• **To-do item**
Find the lines below that contain the word "тогда" and count them. Only the number should be given.

Page-level text extractions
+ + +
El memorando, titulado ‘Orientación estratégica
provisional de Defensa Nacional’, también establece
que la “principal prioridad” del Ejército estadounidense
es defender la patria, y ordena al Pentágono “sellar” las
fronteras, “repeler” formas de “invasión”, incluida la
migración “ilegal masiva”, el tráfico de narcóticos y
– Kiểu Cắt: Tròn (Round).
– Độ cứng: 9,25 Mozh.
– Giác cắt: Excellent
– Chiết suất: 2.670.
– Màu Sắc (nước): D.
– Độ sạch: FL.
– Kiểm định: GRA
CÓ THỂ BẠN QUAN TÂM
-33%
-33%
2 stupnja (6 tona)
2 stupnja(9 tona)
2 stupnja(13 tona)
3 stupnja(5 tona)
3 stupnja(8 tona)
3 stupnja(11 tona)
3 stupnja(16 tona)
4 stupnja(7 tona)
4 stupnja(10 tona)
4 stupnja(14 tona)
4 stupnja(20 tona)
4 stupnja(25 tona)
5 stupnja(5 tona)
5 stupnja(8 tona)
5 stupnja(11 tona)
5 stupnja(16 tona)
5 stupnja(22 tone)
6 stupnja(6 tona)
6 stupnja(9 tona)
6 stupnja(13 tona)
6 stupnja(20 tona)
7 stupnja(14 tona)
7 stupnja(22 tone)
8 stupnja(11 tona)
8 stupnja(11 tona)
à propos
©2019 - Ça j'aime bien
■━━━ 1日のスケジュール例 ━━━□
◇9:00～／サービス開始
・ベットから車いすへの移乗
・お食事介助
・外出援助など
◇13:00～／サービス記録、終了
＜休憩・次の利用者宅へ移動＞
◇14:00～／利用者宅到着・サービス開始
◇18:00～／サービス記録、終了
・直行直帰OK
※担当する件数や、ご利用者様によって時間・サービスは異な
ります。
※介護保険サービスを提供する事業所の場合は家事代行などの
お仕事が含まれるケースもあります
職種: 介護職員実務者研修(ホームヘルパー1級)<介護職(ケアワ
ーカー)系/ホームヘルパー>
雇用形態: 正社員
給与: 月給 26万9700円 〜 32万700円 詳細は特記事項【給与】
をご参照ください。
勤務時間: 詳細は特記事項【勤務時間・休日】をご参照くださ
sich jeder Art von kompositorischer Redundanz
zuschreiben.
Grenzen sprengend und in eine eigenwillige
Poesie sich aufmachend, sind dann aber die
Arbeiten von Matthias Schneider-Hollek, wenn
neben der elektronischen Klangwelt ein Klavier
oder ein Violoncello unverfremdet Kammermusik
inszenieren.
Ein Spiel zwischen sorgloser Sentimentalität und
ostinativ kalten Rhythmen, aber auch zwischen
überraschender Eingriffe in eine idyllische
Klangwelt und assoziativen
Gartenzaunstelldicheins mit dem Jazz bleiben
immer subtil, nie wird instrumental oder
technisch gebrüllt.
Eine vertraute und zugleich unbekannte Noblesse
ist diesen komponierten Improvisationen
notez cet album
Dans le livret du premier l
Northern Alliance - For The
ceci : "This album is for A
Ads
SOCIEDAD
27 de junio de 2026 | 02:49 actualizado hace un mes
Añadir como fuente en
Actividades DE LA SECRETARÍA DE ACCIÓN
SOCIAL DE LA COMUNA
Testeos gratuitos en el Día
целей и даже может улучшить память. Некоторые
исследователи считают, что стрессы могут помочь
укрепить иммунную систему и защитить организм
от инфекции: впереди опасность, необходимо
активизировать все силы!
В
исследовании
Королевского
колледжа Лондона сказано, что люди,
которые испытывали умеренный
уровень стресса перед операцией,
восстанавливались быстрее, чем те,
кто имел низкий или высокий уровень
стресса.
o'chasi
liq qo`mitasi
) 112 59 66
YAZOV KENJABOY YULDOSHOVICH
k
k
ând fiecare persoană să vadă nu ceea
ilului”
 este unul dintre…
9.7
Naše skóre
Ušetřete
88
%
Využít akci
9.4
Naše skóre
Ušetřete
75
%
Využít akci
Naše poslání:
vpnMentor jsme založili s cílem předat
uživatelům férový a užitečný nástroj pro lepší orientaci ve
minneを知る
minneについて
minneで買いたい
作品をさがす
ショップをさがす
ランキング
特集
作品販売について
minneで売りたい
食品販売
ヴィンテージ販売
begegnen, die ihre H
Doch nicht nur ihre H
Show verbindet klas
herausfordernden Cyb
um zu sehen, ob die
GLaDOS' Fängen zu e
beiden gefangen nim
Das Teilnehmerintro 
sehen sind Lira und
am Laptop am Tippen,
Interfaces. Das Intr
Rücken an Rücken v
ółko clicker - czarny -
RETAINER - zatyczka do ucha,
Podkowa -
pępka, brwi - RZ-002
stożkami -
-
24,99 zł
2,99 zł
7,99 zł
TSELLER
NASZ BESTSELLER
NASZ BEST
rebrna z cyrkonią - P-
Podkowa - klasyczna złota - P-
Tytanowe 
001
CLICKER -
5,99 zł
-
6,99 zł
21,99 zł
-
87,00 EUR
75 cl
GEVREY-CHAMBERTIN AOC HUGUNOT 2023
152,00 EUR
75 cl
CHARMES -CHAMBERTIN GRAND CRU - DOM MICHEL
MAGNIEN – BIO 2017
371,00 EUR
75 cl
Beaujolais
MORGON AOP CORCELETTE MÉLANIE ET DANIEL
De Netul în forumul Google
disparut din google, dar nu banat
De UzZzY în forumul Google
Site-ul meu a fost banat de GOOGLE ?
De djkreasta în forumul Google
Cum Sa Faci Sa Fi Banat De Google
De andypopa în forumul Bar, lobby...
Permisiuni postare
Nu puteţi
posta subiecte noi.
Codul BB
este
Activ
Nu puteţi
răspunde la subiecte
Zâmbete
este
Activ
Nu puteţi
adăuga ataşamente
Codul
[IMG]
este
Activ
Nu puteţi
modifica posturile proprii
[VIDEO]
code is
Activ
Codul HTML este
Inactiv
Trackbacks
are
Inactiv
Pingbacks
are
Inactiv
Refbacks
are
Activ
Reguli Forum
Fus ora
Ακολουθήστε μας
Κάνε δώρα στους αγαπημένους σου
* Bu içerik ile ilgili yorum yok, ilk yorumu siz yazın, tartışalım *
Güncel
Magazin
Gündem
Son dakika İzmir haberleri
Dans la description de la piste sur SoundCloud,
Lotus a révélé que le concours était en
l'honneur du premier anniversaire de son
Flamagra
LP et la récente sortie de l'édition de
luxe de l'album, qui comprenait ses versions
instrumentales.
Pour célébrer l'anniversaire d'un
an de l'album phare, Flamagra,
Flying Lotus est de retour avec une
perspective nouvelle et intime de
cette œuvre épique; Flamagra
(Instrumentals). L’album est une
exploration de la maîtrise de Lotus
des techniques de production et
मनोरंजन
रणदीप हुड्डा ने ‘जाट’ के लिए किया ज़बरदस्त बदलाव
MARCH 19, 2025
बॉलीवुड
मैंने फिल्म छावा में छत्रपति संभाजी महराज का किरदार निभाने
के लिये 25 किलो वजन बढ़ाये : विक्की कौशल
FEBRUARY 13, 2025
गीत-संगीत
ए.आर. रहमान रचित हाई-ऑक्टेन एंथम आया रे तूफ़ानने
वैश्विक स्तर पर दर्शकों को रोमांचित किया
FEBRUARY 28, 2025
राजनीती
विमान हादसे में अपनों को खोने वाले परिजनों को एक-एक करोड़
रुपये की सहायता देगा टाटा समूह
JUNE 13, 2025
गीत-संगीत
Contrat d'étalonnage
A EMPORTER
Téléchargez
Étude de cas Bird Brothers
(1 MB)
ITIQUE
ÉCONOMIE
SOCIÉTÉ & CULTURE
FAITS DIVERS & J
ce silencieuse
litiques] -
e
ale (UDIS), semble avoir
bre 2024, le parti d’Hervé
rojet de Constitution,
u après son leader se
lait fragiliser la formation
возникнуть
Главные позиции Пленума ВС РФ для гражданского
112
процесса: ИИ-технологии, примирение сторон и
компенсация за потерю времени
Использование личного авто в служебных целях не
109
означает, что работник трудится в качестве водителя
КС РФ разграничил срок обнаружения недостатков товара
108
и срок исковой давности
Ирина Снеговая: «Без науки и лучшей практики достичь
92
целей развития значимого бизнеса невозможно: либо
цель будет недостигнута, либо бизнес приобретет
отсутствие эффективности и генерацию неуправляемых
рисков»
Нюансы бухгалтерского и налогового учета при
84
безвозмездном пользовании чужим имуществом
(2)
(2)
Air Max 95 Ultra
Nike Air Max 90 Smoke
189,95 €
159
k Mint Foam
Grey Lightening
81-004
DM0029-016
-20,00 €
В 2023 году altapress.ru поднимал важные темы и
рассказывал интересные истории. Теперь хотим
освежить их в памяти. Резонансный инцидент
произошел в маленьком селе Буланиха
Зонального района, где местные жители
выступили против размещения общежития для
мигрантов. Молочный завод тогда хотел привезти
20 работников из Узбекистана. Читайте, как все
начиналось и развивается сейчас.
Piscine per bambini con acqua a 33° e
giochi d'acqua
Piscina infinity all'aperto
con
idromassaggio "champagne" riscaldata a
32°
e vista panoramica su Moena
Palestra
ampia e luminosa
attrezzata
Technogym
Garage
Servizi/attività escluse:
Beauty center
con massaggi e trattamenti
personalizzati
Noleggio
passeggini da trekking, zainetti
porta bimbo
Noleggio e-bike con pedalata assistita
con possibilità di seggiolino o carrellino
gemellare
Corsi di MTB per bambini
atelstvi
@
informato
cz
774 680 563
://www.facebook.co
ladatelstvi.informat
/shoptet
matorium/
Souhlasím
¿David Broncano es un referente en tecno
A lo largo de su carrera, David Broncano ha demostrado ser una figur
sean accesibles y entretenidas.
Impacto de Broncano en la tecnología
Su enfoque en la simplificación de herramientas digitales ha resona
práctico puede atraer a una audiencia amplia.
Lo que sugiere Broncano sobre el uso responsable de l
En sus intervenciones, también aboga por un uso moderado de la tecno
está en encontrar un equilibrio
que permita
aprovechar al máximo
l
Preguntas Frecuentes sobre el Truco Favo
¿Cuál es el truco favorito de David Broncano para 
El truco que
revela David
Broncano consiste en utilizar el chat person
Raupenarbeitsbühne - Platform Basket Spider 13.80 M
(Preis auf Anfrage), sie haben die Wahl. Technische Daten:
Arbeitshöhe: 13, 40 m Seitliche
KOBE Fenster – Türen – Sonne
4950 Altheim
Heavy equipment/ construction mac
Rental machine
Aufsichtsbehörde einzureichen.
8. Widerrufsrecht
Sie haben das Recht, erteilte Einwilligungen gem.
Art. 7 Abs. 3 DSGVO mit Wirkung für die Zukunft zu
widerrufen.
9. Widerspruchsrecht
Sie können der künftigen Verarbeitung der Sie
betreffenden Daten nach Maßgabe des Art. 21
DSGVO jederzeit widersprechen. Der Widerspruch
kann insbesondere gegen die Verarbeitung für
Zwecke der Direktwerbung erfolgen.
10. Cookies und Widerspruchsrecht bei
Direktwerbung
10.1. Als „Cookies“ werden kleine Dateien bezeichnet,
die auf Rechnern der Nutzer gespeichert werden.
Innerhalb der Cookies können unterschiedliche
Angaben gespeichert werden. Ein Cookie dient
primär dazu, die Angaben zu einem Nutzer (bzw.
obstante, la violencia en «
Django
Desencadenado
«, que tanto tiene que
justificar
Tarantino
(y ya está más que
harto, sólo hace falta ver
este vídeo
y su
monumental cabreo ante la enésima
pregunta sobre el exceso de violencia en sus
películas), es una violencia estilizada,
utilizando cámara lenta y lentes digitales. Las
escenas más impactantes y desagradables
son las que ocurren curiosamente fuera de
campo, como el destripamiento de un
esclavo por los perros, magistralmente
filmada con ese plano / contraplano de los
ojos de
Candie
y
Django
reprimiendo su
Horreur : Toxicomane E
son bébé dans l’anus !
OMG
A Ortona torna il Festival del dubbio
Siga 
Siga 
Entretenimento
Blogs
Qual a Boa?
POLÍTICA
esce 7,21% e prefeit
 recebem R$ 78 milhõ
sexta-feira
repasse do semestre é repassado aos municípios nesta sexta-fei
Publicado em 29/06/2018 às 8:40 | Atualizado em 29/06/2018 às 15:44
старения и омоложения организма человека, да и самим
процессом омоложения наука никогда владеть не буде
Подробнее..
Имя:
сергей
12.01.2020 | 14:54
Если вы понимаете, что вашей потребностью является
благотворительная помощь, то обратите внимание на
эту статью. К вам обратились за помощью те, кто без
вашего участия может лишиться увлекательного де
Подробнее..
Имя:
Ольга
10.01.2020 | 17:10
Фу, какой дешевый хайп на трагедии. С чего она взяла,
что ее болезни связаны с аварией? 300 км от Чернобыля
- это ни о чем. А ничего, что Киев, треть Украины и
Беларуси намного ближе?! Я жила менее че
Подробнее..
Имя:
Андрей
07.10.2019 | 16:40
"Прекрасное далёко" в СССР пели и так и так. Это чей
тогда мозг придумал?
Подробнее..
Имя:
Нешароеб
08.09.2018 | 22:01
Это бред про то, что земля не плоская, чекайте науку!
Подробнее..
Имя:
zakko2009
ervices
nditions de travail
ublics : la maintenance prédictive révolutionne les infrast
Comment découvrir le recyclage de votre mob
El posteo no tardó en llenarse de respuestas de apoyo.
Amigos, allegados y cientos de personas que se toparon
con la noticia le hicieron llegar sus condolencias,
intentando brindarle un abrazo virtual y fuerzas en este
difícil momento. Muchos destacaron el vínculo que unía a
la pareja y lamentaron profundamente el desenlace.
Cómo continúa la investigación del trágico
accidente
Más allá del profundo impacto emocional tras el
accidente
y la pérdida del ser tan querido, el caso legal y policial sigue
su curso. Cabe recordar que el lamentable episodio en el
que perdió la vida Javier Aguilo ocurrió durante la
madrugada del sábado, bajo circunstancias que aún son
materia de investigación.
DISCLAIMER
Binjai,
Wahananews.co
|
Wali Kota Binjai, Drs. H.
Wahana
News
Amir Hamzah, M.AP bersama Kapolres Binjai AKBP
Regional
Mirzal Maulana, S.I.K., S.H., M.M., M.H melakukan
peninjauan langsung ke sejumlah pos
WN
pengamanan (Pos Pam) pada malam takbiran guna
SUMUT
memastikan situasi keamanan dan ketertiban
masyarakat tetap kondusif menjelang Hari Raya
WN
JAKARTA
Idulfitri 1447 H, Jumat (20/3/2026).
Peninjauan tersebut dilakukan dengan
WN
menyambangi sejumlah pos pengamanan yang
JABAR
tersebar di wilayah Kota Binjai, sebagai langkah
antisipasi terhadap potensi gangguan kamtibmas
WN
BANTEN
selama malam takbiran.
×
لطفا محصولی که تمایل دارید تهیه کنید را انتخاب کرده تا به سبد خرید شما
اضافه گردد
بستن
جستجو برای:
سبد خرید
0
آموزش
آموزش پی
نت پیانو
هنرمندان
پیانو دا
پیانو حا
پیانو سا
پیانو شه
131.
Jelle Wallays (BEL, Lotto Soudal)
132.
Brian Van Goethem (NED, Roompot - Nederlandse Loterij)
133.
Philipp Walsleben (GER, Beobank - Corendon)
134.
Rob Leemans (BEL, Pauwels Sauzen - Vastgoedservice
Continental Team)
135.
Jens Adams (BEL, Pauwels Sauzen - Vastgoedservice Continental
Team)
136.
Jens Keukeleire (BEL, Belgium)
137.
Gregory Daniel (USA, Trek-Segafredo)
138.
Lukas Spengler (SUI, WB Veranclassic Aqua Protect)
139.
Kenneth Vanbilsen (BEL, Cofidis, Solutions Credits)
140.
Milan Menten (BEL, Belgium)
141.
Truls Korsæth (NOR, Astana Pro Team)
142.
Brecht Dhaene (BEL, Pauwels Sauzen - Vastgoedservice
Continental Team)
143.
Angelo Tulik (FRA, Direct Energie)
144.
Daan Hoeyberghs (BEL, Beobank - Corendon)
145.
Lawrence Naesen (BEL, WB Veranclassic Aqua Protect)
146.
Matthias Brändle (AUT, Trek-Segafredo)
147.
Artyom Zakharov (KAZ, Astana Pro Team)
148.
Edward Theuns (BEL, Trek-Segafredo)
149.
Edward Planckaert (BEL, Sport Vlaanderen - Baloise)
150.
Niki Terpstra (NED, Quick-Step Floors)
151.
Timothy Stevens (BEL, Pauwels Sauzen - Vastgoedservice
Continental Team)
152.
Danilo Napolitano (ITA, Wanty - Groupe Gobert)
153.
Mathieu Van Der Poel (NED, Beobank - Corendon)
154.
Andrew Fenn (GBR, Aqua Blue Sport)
+ + +
• **Answer to this exercise**
2